Penangkapan terhadap Dandhy merupakan ancaman kebebasan berekspresi.
Aliansi Jurnalis Independen (AJI) Jakarta mendesak Kepolisian Republik Indonesia (Polri) untuk menghentikan kasus yang menimpa jurnalis senior, Dandhy Dwi Laksono, atas kasus dugaan ujaran kebencian bernada SARA. Pasalnya, penetapan tersangka hingga saat ini terhadap Dandhy bertolak belakang dengan agenda demokrasi di Indonesia.
Anggota Divisi Kampanye Digital AJI Jakarta, Jekson Simanjuntak, mengatakan polisi menjerat Dandhy menggunakan Pasal 28 ayat 2 dan ayat 45, ayat 2 UU ITE dan atau Pasal 14 dan Pasal 15 KUHP lantaran hanya memposting mengenai situasi Papua lewat jejaring media sosial Twitter. Namun demikian, tuduhan kepolisian terhadap Dandhy dianggap keliru.

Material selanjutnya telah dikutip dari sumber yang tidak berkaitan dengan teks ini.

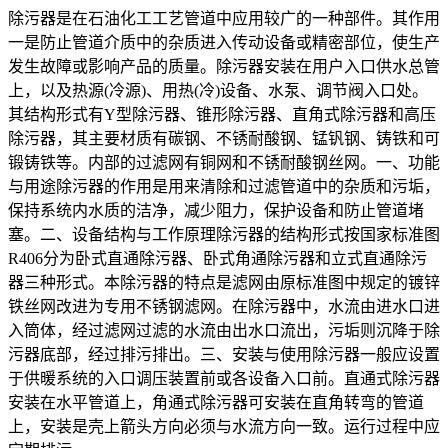
除污器是在石油化工工艺管道中应用较广的一种部件。其作用
一是防止管道介质中的杂质进入传动设备或精密部位，使生产
发生故障或影响产品的质量。除污器安装在用户入口供水总管
上，以及热源(冷源)、用热(冷)设备、水泵、调节阀入口处。
其结构形式有Y型除污器、锥形除污器、直角式除污器和高压
除污器，其主要材质有碳钢、不锈耐酸钢、锰钒钢、铸铁和可
锻铸铁等。内部的过滤网有铜网和不锈耐酸钢丝网。一、功能
与用途除污器的作用是用来清除和过滤管道中的杂质和污垢，
保持系统内水质的洁净，减少阻力，保护设备和防止管道堵
塞。二、设备结构与工作原理除污器的结构形式按国家标准图
R406分为卧式直通除污器、卧式角通除污器和立式直通除污
器三种形式。本除污器的特点是滤网由原标准图中规定的镀锌
铁丝网改进为专用不锈钢滤网。在除污器中，水流由进水口进
入筒体，经过滤网过滤的水流由出水口流出，污垢则沉降于除
污器底部，经过排污排出。三、安装与使用除污器一般应设置
于供暖系统的入口调压装置前或各设备入口前。直通式除污器
安装在水平管道上，角通式除污器可安装在直角转弯的管道
上，安装是壳上箭头方向必须与水流方向一致。运行过程中应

“Kita rasa ini ancaman kebebasan berekspresi kawan-kawan, ancaman terhadap kita untuk mencoba menyuarakan sebuah kebenaran,” kata Jekson saat ditemui di Bundaran Hotel Indonesia, Jakarta Pusat, Minggu (29/9).
Dia menganggap, penangkapan terhadap Dandhy merupakam suatu bentuk kemunduran berdemokrasi. Itu sebabnya, AJI Jakarta menggelar aksi jalan mundur sebagai simbol mundurnya demokrasi di Indonesia.
"Kita merasa bahwa aksi jalan mundur ini merupakan simbol kritis untuk kondisi Indonesia saat ini. Karena ketika pers sudah dibungkam, siapa lagi yang bisa menyuarakan," ujarnya.